# TASK REQUIREMENTS
Each entry must be restated word for word, with nothing omitted.

[TASK DATA Boundary: Start]

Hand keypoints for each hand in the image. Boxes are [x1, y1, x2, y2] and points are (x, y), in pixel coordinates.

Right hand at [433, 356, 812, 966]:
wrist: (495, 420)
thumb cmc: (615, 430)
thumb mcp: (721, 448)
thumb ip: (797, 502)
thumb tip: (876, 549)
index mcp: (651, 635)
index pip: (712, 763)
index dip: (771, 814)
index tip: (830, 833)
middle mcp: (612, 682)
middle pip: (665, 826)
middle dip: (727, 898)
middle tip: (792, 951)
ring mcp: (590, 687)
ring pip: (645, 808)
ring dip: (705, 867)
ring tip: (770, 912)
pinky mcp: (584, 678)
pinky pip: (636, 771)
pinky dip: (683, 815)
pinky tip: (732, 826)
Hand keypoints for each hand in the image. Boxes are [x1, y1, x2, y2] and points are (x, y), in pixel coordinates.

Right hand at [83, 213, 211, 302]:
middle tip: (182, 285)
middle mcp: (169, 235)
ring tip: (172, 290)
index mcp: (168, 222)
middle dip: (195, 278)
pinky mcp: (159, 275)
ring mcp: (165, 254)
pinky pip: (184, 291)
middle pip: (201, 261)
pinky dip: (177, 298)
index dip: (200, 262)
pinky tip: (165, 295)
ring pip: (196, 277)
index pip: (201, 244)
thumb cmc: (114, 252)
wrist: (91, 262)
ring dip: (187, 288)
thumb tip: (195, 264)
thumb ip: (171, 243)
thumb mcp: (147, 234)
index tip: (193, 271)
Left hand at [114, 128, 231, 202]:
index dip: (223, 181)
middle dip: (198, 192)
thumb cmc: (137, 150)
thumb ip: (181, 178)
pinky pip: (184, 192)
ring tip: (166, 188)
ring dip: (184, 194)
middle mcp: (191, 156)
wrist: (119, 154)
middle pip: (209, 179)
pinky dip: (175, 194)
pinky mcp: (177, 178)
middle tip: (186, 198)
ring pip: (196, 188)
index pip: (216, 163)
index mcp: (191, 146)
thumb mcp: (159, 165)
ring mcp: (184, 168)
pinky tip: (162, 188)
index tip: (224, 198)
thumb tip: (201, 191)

[TASK DATA Boundary: End]

# COMPLETED TASK
Hand keypoints for each hand in the image. Boxes are [x1, y1, x2, y2] and points are (x, y), in pixel coordinates.

Right hand at [433, 356, 812, 966]:
wrist: (495, 420)
thumb cmc: (615, 430)
thumb mcp: (721, 448)
thumb ip: (797, 502)
thumb tip: (876, 549)
index mcp: (651, 635)
index pip: (712, 763)
index dip: (771, 814)
index tip: (830, 833)
middle mcp: (612, 682)
middle pip: (665, 826)
middle dip: (727, 898)
middle tip: (792, 951)
ring mcp: (590, 687)
ring pip: (645, 808)
ring dip: (705, 867)
ring tip: (770, 912)
pinky mcp: (584, 678)
pinky pip: (636, 771)
pinky dip: (683, 815)
pinky tip: (732, 826)
Hand keypoints for each hand in the image. Boxes are [x1, y1, x2, y2] and points are (x, y), in pixel coordinates.

Right hand at [83, 213, 211, 302]:
middle tip: (182, 285)
middle mcp: (169, 235)
ring tip: (172, 290)
index mcp: (168, 222)
middle dip: (195, 278)
pinky mcp: (159, 275)
ring mcp: (165, 254)
pinky pip: (184, 291)
middle pip: (201, 261)
pinky dip: (177, 298)
index dip: (200, 262)
pinky tip: (165, 295)
ring pip: (196, 277)
index pip: (201, 244)
thumb cmc: (114, 252)
wrist: (91, 262)
ring dip: (187, 288)
thumb tip: (195, 264)
thumb ip: (171, 243)
thumb mcp: (147, 234)
index tip: (193, 271)
Left hand at [114, 128, 231, 202]:
index dip: (223, 181)
middle dip: (198, 192)
thumb cmc: (137, 150)
thumb ip: (181, 178)
pinky pip: (184, 192)
ring tip: (166, 188)
ring dip: (184, 194)
middle mcp: (191, 156)
wrist: (119, 154)
middle pip: (209, 179)
pinky dip: (175, 194)
pinky mcp: (177, 178)
middle tip: (186, 198)
ring pip: (196, 188)
index pip: (216, 163)
index mcp: (191, 146)
thumb mcp: (159, 165)
ring mcp: (184, 168)
pinky tip: (162, 188)
index tip: (224, 198)
thumb tip: (201, 191)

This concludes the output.